• La première partie de Du côté de chez Swann, Combray est une miniature. Une société figée, réduite, charmante et ridicule, qui susciterait un ennui profond, qui n'aurait aucun Marcel Proustintérêt si elle n'était observée par l'ironie généreuse de Proust.
    La cruauté progressive de la tante Léonie envers la dévouée Françoise, les méchancetés de la grand'tante envers la grand'mère, qui n'est pas de la famille, contre qui elle cherche à agglomérer tout le monde, qu'elle veut faire souffrir, l'exaltation de celle-ci à tourner dans le jardin en absorbant les bourrasques vivifiantes, la pluie et les vents, la situation de caste et la position exacte de chacun dans le village, l'observation minutieuse de tous et les critiques acerbes sur tout comportement qui dévie, une vie sociale figée, les commérages, le manque de surprises de cette vie, dont le plus grand événement est qu'on avance le déjeuner d'une heure le samedi, la répétitivité des promenades familiales...
    Tout cela, à vivre, serait un enfer. Si le récit nous paraît si charmant, c'est parce que les petits faits sont teintés par l'émerveillement de Proust. Qui n'est pas dans le spectacle vu, mais dans son regard. Nostalgique, bien sûr. Poétique.
    Une des grandes ressources de l'auteur, c'est de faire communiquer les choses, de donner à un objet une ou plusieurs caractéristiques de ce qui l'entoure. De les lier par métonymie. Mais il pratique aussi le regard métaphorique, qui permet de suggérer sous la réalité une autre, artistique, imaginaire, menant à un sens vague et caché, qui ne demande qu'à se révéler mais échoue sur le moment à le faire en entier.
    Elle se révélera plus tard. Quand ? Comment ? Patience !
    La composition rigoureuse de Combray ne frappe pas tout d'abord. On se demande même, la première fois qu'on aborde Proust, où on en est, où il veut nous mener. Mais tout suit un plan précis. 
    Après l'épisode du réveil qui sert en quelque sorte d'introduction, on passe aux deux visions de Combray. Celle qu'a laissée la mémoire volontaire (le baiser de la mère). Puis celle qui renaît de la mémoire involontaire, après que le goût de la madeleine a ressuscité le passé.

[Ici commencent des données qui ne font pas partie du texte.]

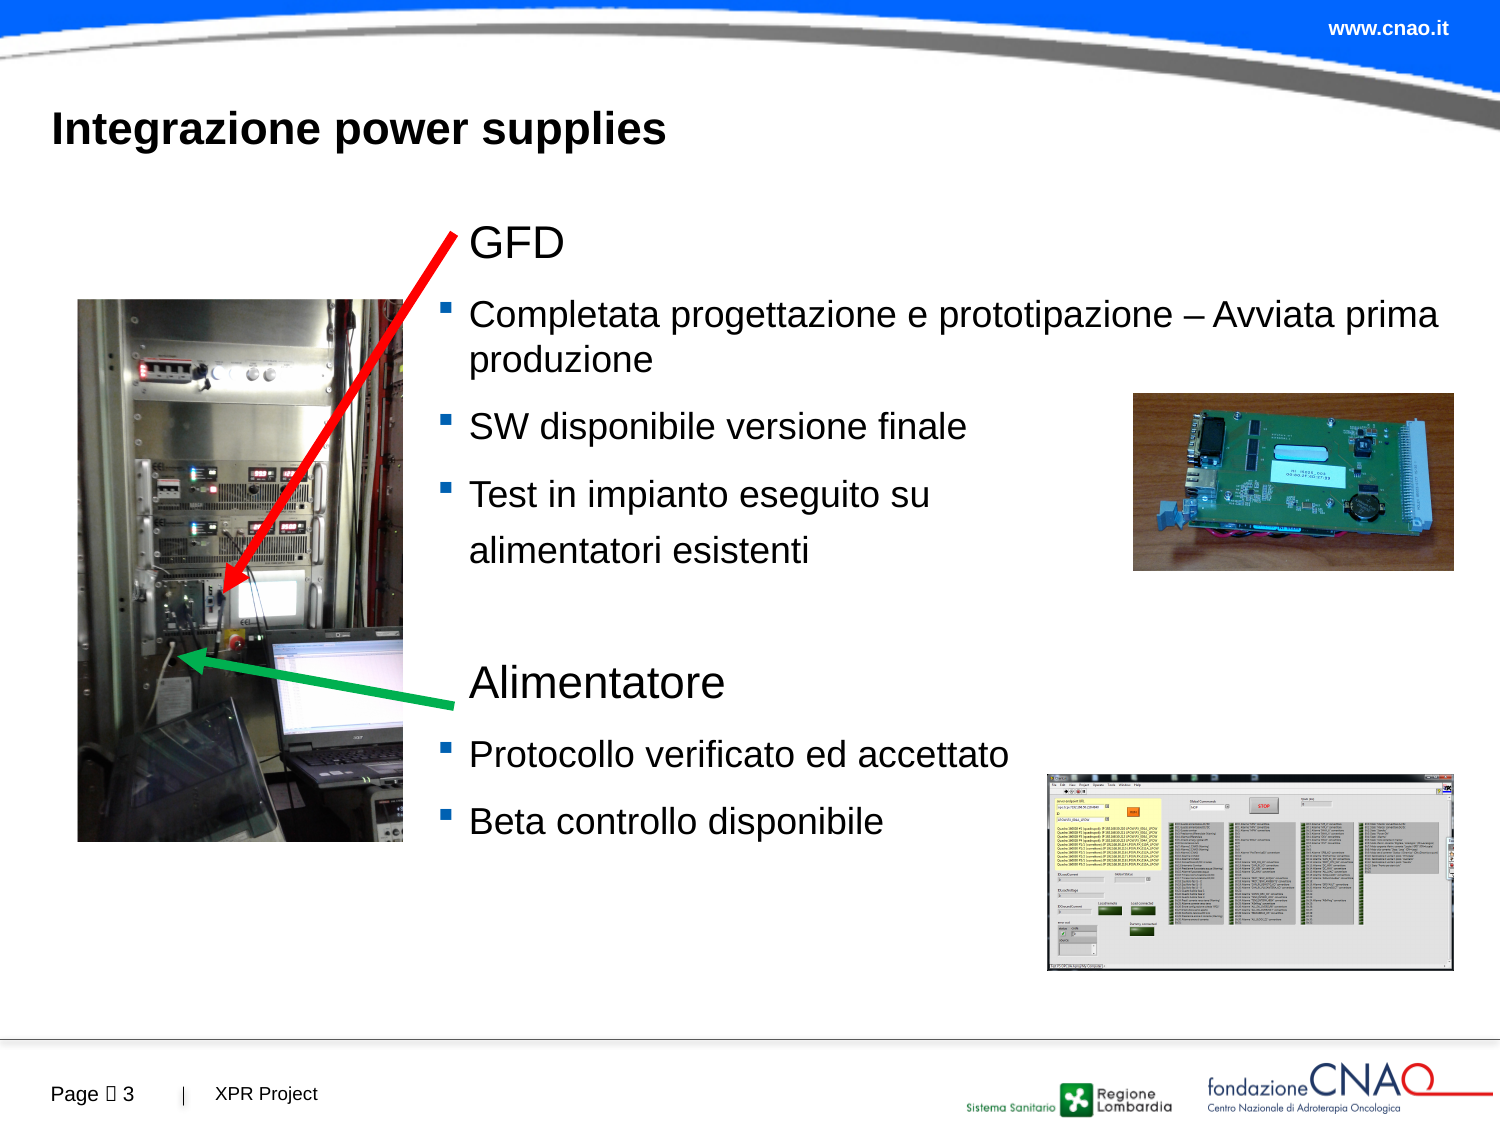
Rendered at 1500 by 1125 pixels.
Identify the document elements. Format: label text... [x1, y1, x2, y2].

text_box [176, 656, 455, 707]
list GFD Completata progettazione e prototipazione – Avviata prima produzione SW disponibile versione finale Test in impianto eseguito su alimentatori esistenti Alimentatore Protocollo verificato ed accettato Beta controllo disponibile [437, 204, 1459, 971]
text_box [222, 233, 455, 594]
picture [0, 0, 1500, 1039]
picture [0, 1040, 1500, 1125]
title Integrazione power supplies [51, 81, 1180, 177]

    Suivent ensuite les descriptions  des deux promenades possibles. Du côté de chez Swan, puis du côté de Guermantes. Qui vont donner par la suite deux directions dans la vie du narrateur, avant de se rejoindre à la fin de l'ouvrage, des centaines de pages plus loin.
    La fin de Combray revient au réveil du narrateur, qui a revécu tout ça en flash-back, et se termine par le lancement d'Un amour de Swann.

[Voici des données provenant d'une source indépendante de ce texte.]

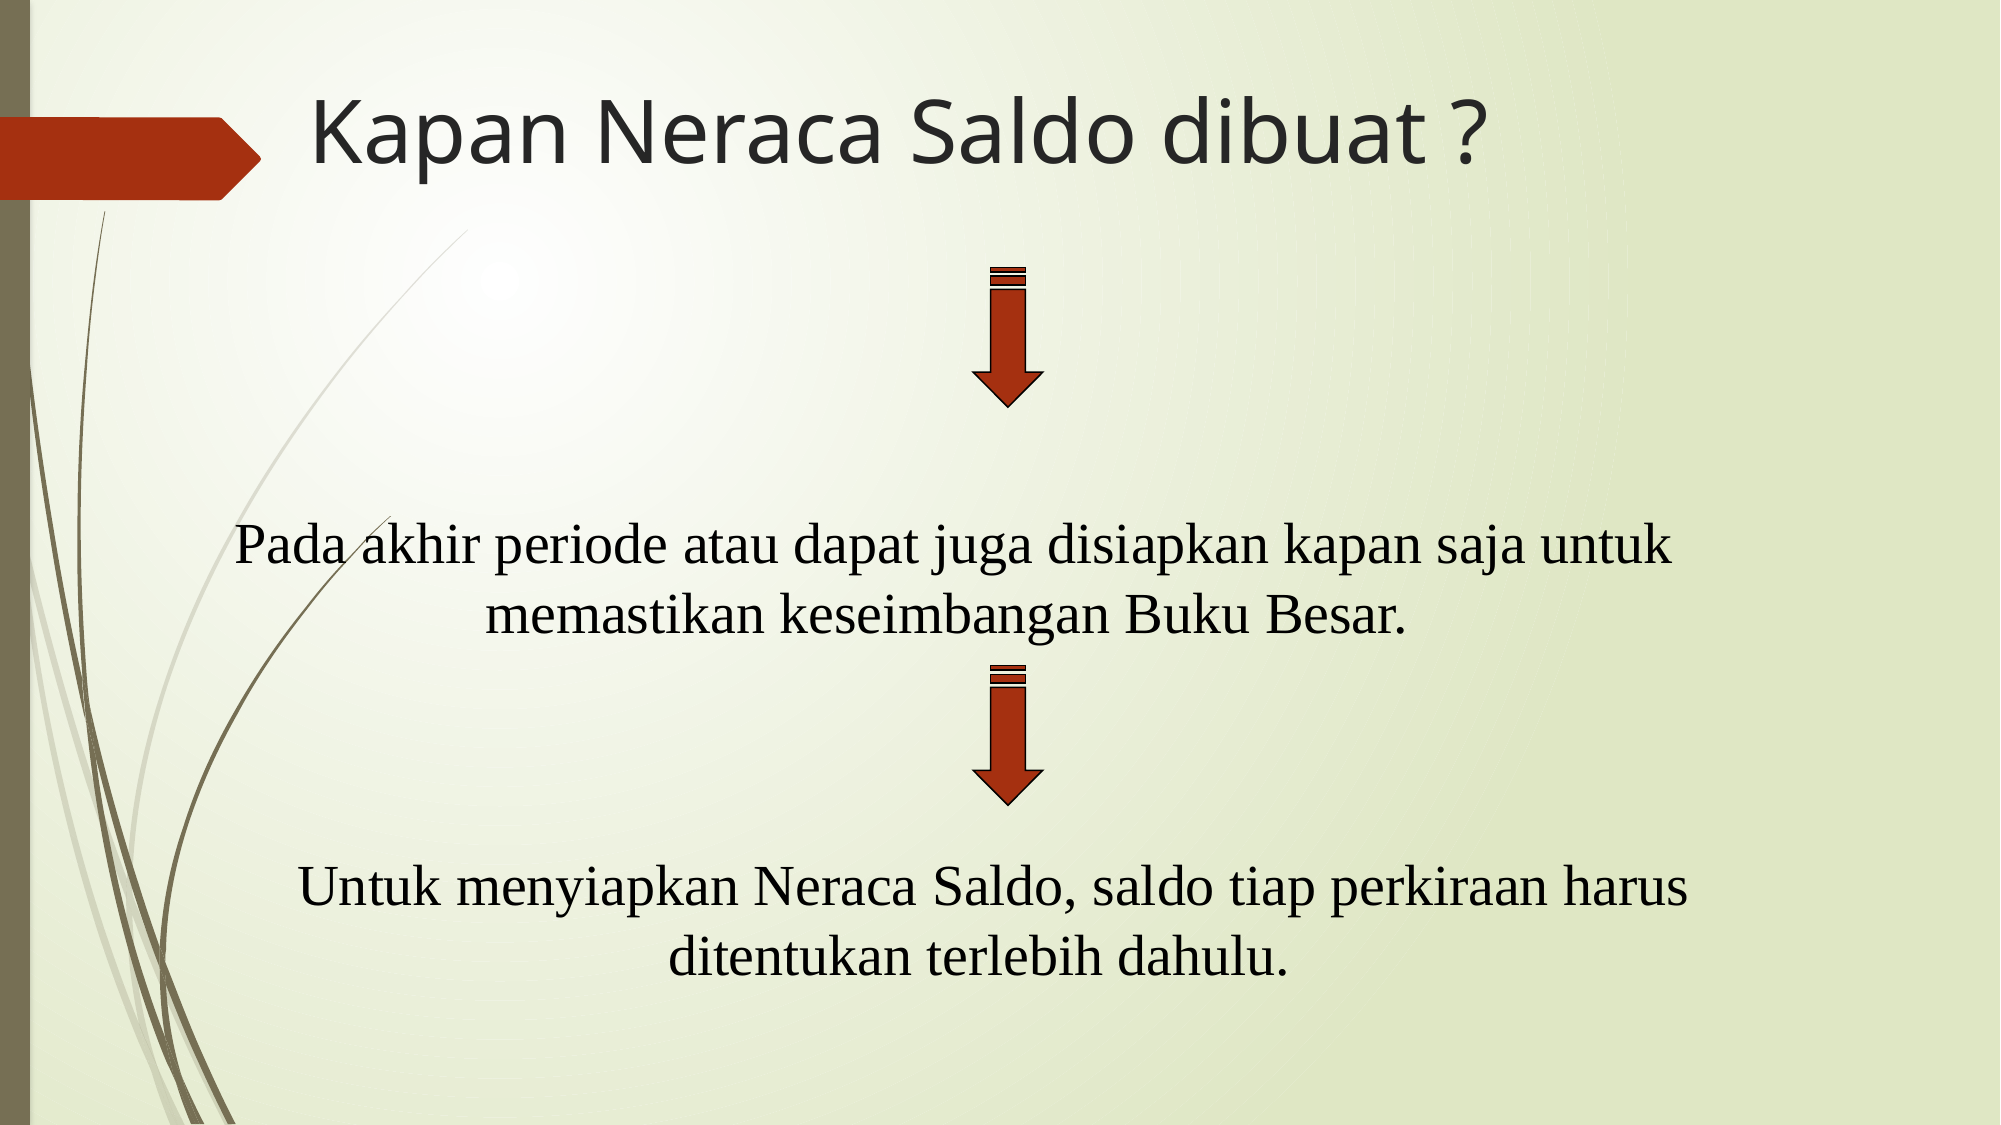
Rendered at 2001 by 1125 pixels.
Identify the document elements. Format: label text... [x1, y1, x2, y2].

    Lancement un peu embarrassé. Il y a un problème de cohérence, le narrateur devant longuement parler d'épisodes qui se sont passés avant sa naissance et qu'il va décrire avec une précision de détails extrême.
    Il faut que ce soit plausible. Que la position narrative soit homogène. C'est pourquoi Proust parce de « cette précision dans les détails plus facile à obtenir quelquefois pour la vie de personnes mortes il y a des siècles que pour celle de nos meilleurs amis, et qui semble impossible comme semblait impossible de causer d'une ville  une autre - tant qu'on ignore le biais par lequel cette impossibilité a été tournée. »
    Il est un peu embêté. On le voit bien : il en fait un peu trop.